The Singular Value Decomposition is an important matrix operation which enables many other numerical algorithms. The SVD lets you tame seemingly unwieldy matrices by uncovering their reduced "low rank" representation. A matrix which can be accurately approximated by a low-rank decomposition actually contains much less information than suggested by its dimensions.
A rank-1 matrix you might see often in the wild is an elementary school multiplication table. The multiplication table contains nxn entries which are intimately intertwined (i.e. one entry can't be changed independent of the others).
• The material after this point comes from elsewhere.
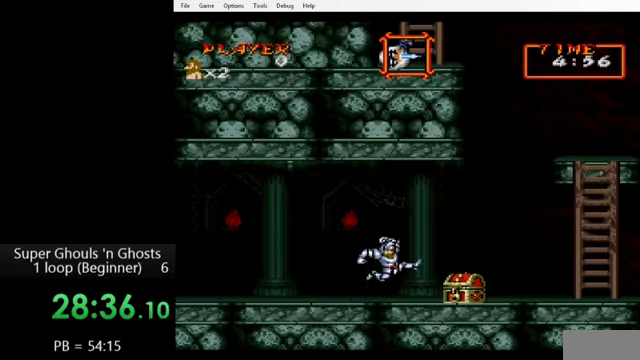
{"buttons": ["DPAD_RIGHT"], "events": []}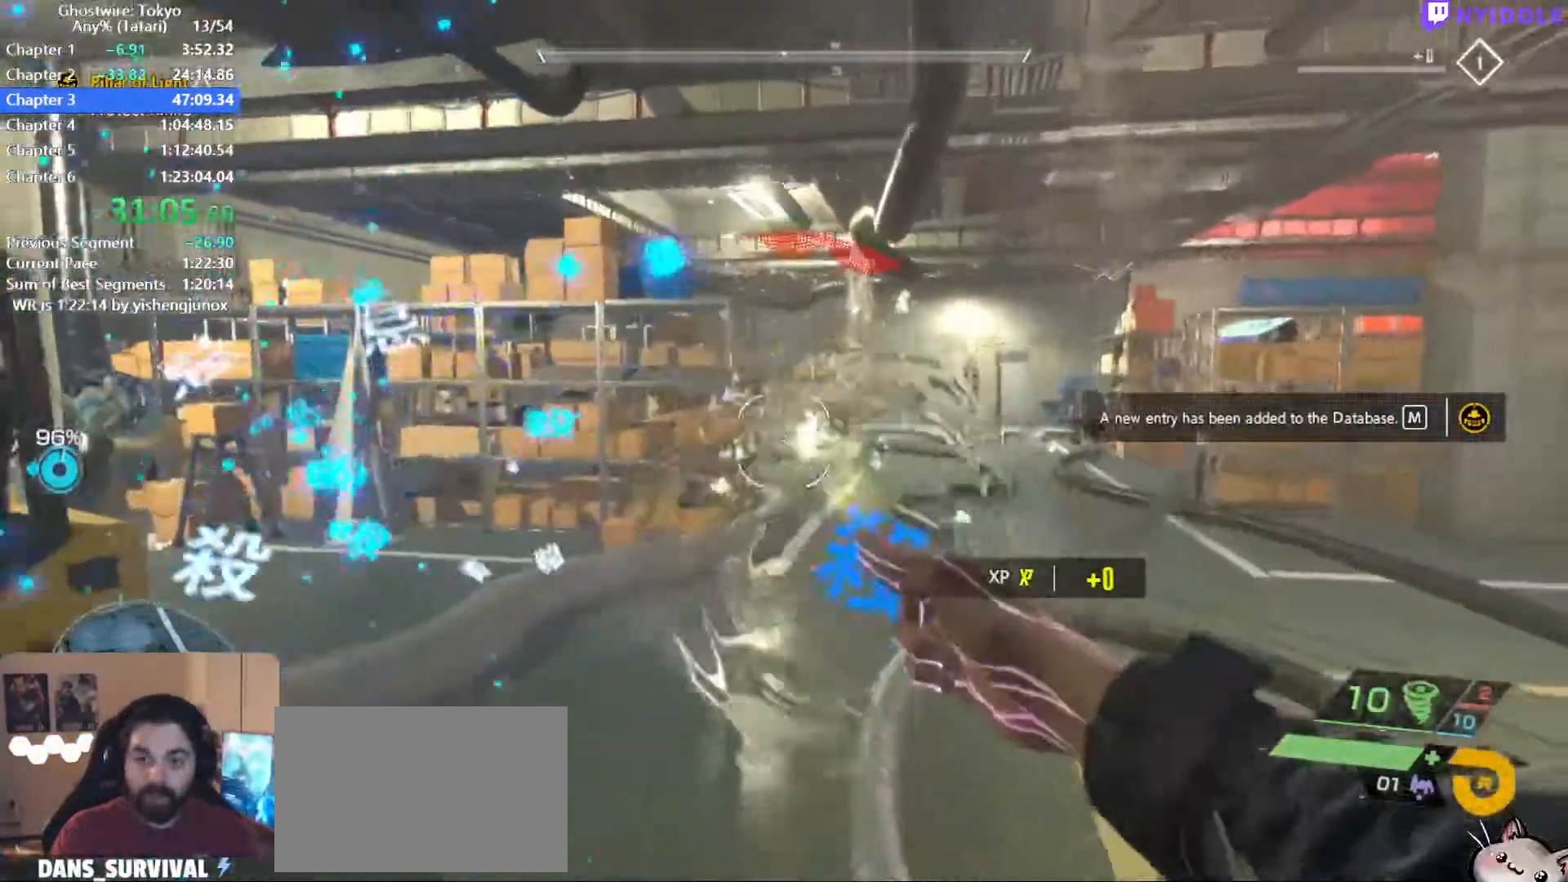
Gameplay with keyboard and mouse; each line is a JSON object with the keys and mouse buttons held at the frame after it. "events" lists presses ("down") and releases ("up") of "1", "2", "3", "4", "5", "a", "alt", "c", "ctrl", "d", "e", "escape", "f", "q", "r", "s", "shift", "space", "tab", "v", "w", "x", "z", "mouse_left", "mouse_middle", "mouse_right", "mouse_wheel_up" and "mouse_wheel_down" between this image and that frame as [ms after this image, input, new state], when the widget could be followed in between. "mouse_left", "mouse_middle", "mouse_right", "mouse_wheel_up", "mouse_wheel_down" = the "left", "middle", "right", "wheel_up", "wheel_down" buttons of the "mouse" list. No other keys are recorded. Not read: mouse_move.
{"keys": ["w"], "mouse": ["left"], "events": [[84, "d", "up"], [84, "mouse_left", "down"], [184, "d", "down"], [184, "mouse_left", "up"], [184, "s", "up"], [234, "d", "up"], [234, "mouse_left", "down"], [267, "w", "down"], [367, "mouse_left", "up"], [417, "mouse_left", "down"]]}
A singular value decomposition of a multiplication table would reveal that the essential information is just the sequence of numbers 1, 2, ..., n (whose outer product reconstructs the table).
This kind of data compression can be very useful in machine learning, where we prefer to learn predictors which use a small of informative features (rather than thousands of highly correlated features). In addition to letting us boil down redundant features into more informative combinations, the SVD can also be used for denoising samples and imputing missing data.
What does the output of an SVD look like? From a given input matrix X
, you get back a triplet U, s, V
. The two matrices (U
and V
) often called the left and right singular vectors. The outer products of these singular vectors are rank-1 building block from which X
gets reconstructed. The vector s
contains singular values, each of which acts as a weight on a combination singular vectors.
To reconstruct your original matrix just add up the outer products of U
and V
, weighted by the entries of s
. That is, you can get back a matrix whose entries are approximately equal to the original by running:
np.sum([np.outer(U[:, i], V[i, :]) * si for i, si in enumerate(s)], axis=0)
Alternatively, you can upgrade the vector s
into a diagonal matrix and express the reconstruction of X
purely through matrix multiplications:
np.dot(U, np.dot(np.diag(s), V))
In many cases, when we are dealing with low-rank underlying data, many of the singular values will be extremely small or exactly zero. In this case, it is wasteful to perform the "full" SVD and can be advantageous to instead do a "truncated" decomposition (computing only k singular vectors).
Exactly how much slower is a full SVD vs. a truncated SVD? I performed the following quick experiment to find out:
- Generate 100 random matrices with rank 50, 1000 columns and a random number of rows between 100 and 5000
- Record how long it takes to decompose the matrix using one of:
- a full SVD with numpy.linalg.svd (which uses LAPACK under the hood)
- an exact low-rank SVD with sklearn.decomposition.TruncatedSVD using ARPACK
- an approximate low-rank SVD also with sklearn.decomposition.TruncatedSVD but using a faster randomized solver
- Ensure that the reconstructed matrix matches the original
Results
The truncated SVD (using either an exact solver or approximate randomized solver) can be many times faster than a full SVD. If you're decomposing a large dataset with known low rank, go ahead and use a truncated SVD. On the other hand, if you're uncertain about the rank of your matrix (and want to inspect a large spectrum of singular values), you'll have to wait for a full SVD instead.